Но Тэйтон сказал, что Галатея дорога Карвахалю. Стало быть, поэтому Бельграно и назвал Тэйтона дураком? Он привёз жену… к кому? К любовнику? Но Рамон Карвахаль смотрел на Галатею странным, таким оценивающим взглядом, и в этом взгляде не было вожделения. Впрочем, о Карвахале судить было трудно.

На землю давно спустилась глубокая ночь. Небо заволокло тучами, в узких дымных просветах молочно белел тоненький серп ущербной луны. Хэмилтон помрачнел. Но какова же глубина низости человека, который, зная, что нелюбим, не желает дать свободу партнёру, обрекая его пожизненно влачить ярмо ненавистного супружества? Небось, сошлётся на брачные обеты? Вечная сказочка ортодоксов! Они не знают, не понимают, не чувствуют, что свята только любовь. Хэмилтон был взвинчен и явно перевозбуждён. Он твёрдо положил себе завтра во чтобы то ни стало найти возможность поговорить с Галатеей наедине.

В его новом сне она расширенными глазами смотрела, как он раздевался, живот её был взволнован, дрожащие колени силились сомкнуться. Его взгляд останавливался на нежных выпуклых рёбрах, девичьих ключицах, соблазнительно открытой шее, потом он нависал над ней, между бёдрами, насильно раздвинутыми. «Да, да!» — кричала она, и ему приятно было слышать этот стон. Её било, как электрическим током, бедра её шевелились, отвердевали, и она то безумно вскрикивала, то исступлённо рыдала от судорожных волн его любви.

Утром он проснулся поздно, около девяти. На вилле, как сказала ему гречанка-кухарка Мелетия, почти никого не было, кроме фрау Винкельман, француза Рене Лану, возившегося с неполадками в машине в гараже, и миссис Тэйтон. Все остальные ушли на раскопы ещё час назад. Сердце Стивена забилось чаще. Лучшего случая трудно было и представить.

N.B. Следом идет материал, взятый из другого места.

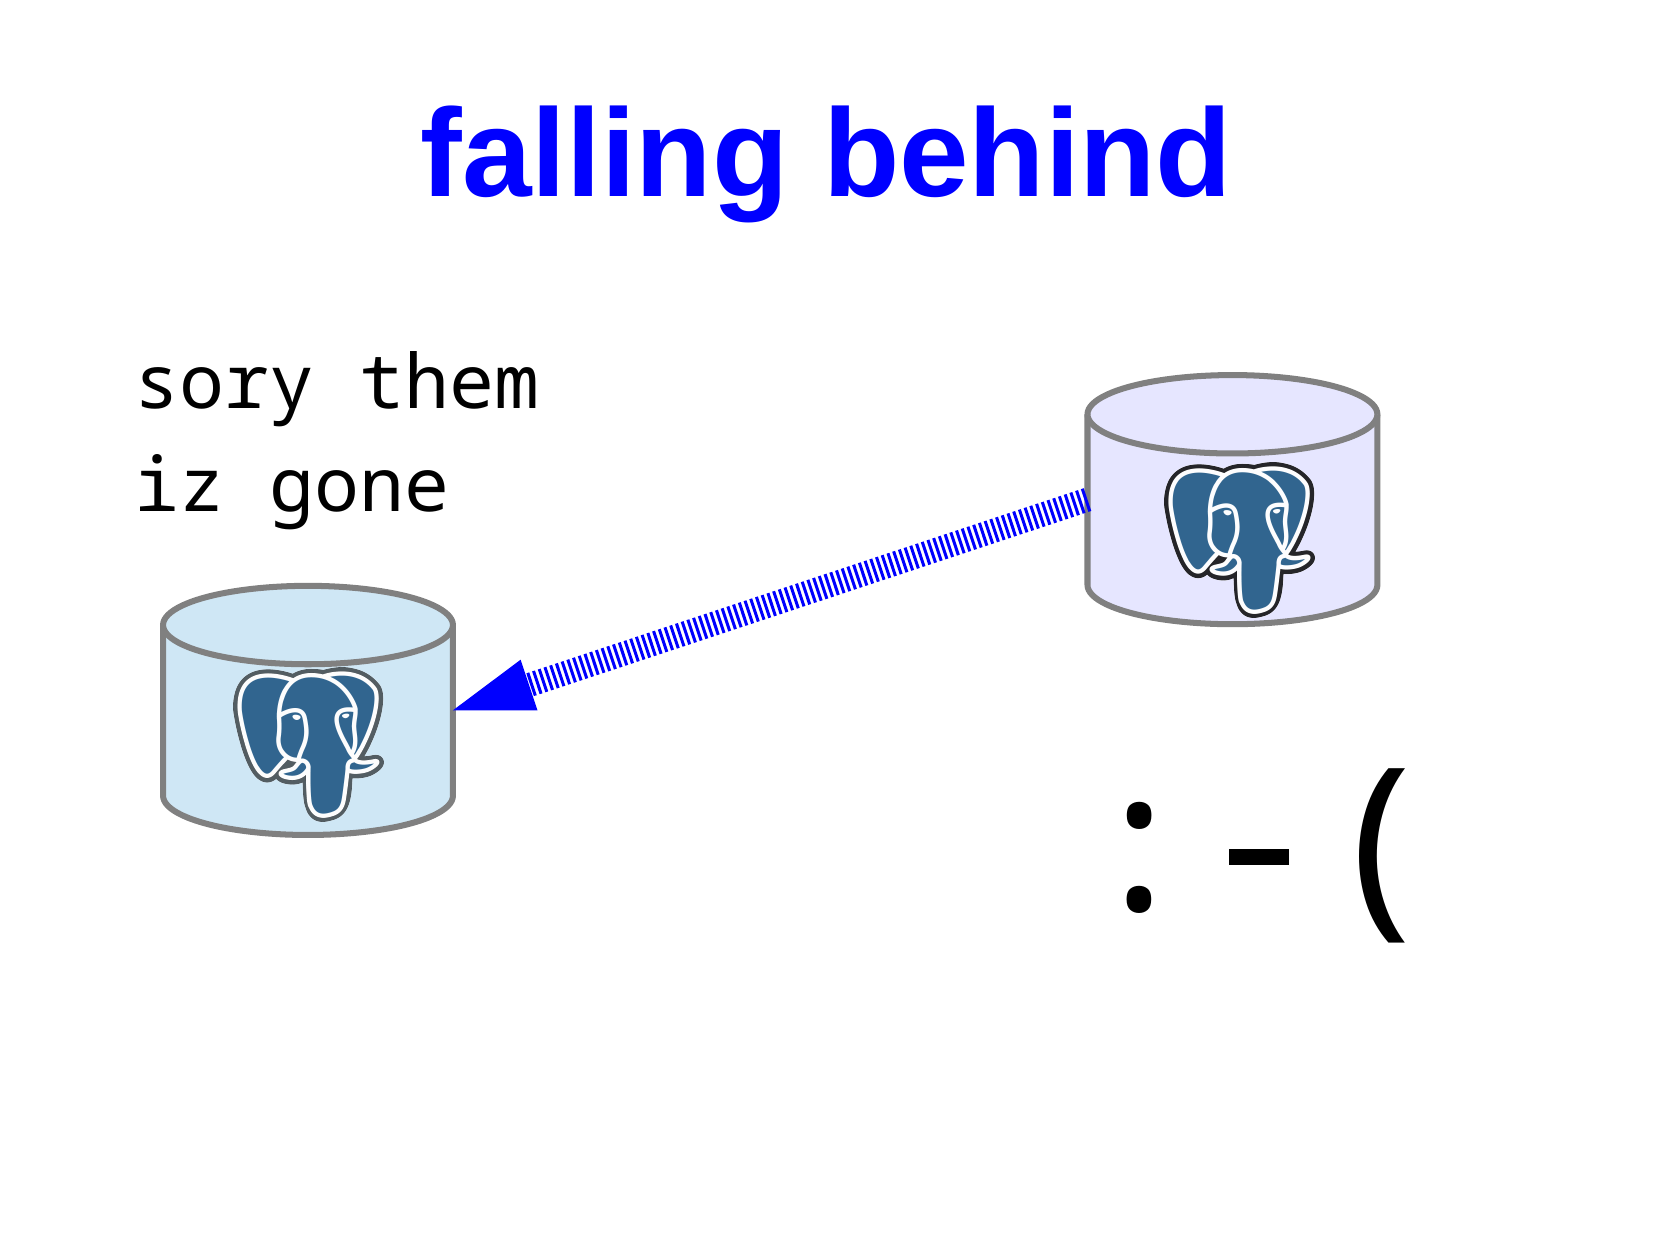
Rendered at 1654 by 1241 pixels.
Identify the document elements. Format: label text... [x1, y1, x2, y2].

Миссис Тэйтон он нашёл на внутреннем дворике виллы, возле бассейна. Она сидела на шезлонге, глядя, как по лазурной воде разбегаются солнечные зайчики. Края белой шляпки чуть прикрывали лицо, а подолом её голубого платья нежно играл ветерок. Хэмилтон робко приблизился. Сегодня от неё пахло иначе. Древесно-бальзамический аромат, спелый лимон, ломтик свежего имбирного корня и ложка майского мёда — чистое наслаждение. Бодрость верхних нот таяла, и проступало страстное мгновение соития — роза и кардамон. Потом следовал запах сонного воска. Уютный вечер вдвоём: шкура на полу, горящие свечи, бокал коньяка, потрескивающие в огне камина поленья…

— Я не помешаю вам, миссис Тэйтон?

Галатея подняла на него глаза и молча покачала головой. Немое очарование этого сдержанного жеста пленило его. Но на её пальце он вдруг заметил кольцо, и это — напоминанием о её муже — на мгновение смутило его. Он перемолчал неловкость и спросил:

— Вы, как я вижу, любите одиночество?

— Все мечтатели одиноки, — пожала она тонкими плечами.

— Истинное одиночество — это присутствие непонимающего, — осторожно проронил он двусмысленную фразу.

Губы её чуть дрогнули.

— Одиночество вовсе не страшно. Надо только назвать его уединением, — не то согласилась, не то оспорила его она. Он уже где-то слышал эти слова, но в её устах они прозвучали свежо и тонко.